The recent scandal involving Cambridge Analytica and Facebook highlights a major ethical dilemma generated by rapid use of technology in our lives. Companies surrounding us are continually collecting the information about us and using it to drive specific behaviour in us without our knowledge. While most of these activities are limited to pushing offers and promotions on digital channels, it appears like Cambridge Analytica had undoubtedly crossed a line by using it to manipulate voter’s decisions.
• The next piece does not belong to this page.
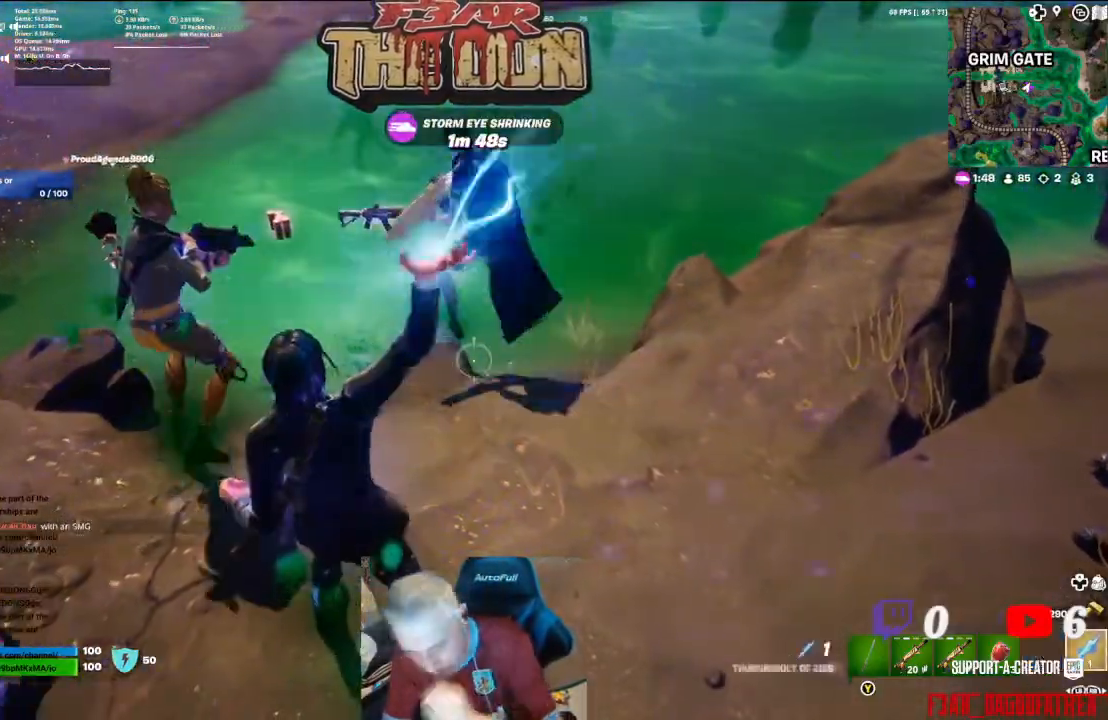
{"buttons": ["R2"], "left_stick": "center", "right_stick": "center", "events": []}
It is true that most major organisations have interest in collecting information about customers and have harnessed it by deploying sophisticated algorithms to generate profits. There are many examples when these activities have made life better for today’s digital consumers. For example:

  1. Amazon uses the buyer’s data to provide the recommendations for next product that they are likely to buy. It is evident that if people buy more products, Amazon benefits from it. But it is equally valid that this approach helps customers find products with ease without having to browse through tediously for hours.
  2. Google uses the email data to classify them as spam or not-spam. Some people would consider it as an invasion of privacy. However, this approach makes our lives much better because a highly accurate and quick machine is pre-screening our emails so that we get only the relevant content.
  3. It is important to point out that even Obama used sophisticated data analytics to predict which voters are at the brink and used his resources to directly talk to these people and convince them about his presidency.


So if Obama himself used a similar approach, why a similar approach seems scandalous during Trump campaign? There are several reasons:

a. Companies related to the campaign collected the data without the consent of the people. They used the data for an application which was never agreed upon.

b. They abused the default privacy settings of Facebook to collect more information from the network and communities without their explicit permission.

c. Companies related to the campaign distributed the data to the third parties who ran digital ads without attributing it to the origin of the data.

This kind of ill-treatment of the data and blatant carelessness in running marketing campaigns may have worked well for their campaign but is the reason why this approach is so wrong. The data should be collected by fair means and should be used for the specific application for which the consumer has agreed. The consumer is putting their trust in the brands, and it is an ethical responsibility of the brands to protect the interests of consumers, most of whom do not understand the technicalities behind.


In light of this brewing storm, I have decided to compile a list of best practices that should be followed in collecting, analysing and using the consumer data:

  1. All consumer data should be kept in a private and encrypted database on the servers of brands. This should not be shared between third parties or the public.
  2. All the public data collected should comply with the policies of individual websites from which they are being obtained. For example – Facebook shares specific parameters of the profiles public so that they can appear on the search engines. Any attempt to gather more information may not be ethical.
  3. The data collected should only be used for the application on which it was received. For example, if users are leaving their data on an e-commerce website, it should only be used to push purchases from the e-store.
  4. The terms and conditions for collecting information should be made clear to the consumers, and their consent should be taken to use their data in future.
  5. Any marketing activity done from the data should have a valid and verifiable source.


– Anmol Mohan

CEO, Tuple Technologies

P.S.: Tuple provides Big Data Analytics and Artificial Intelligence platform as a service. Our objective is to accelerate and spread the use of data analytics to enable accurate and optimal decision making. Due to the nature of our business, we do help our clients collect, analyse and use the data. However, we have a commitment to protect the consumers from any kind of harassment and manipulation. We never engage in any unethical activity related to data collection or usage for which consumers have not provided an explicit consent.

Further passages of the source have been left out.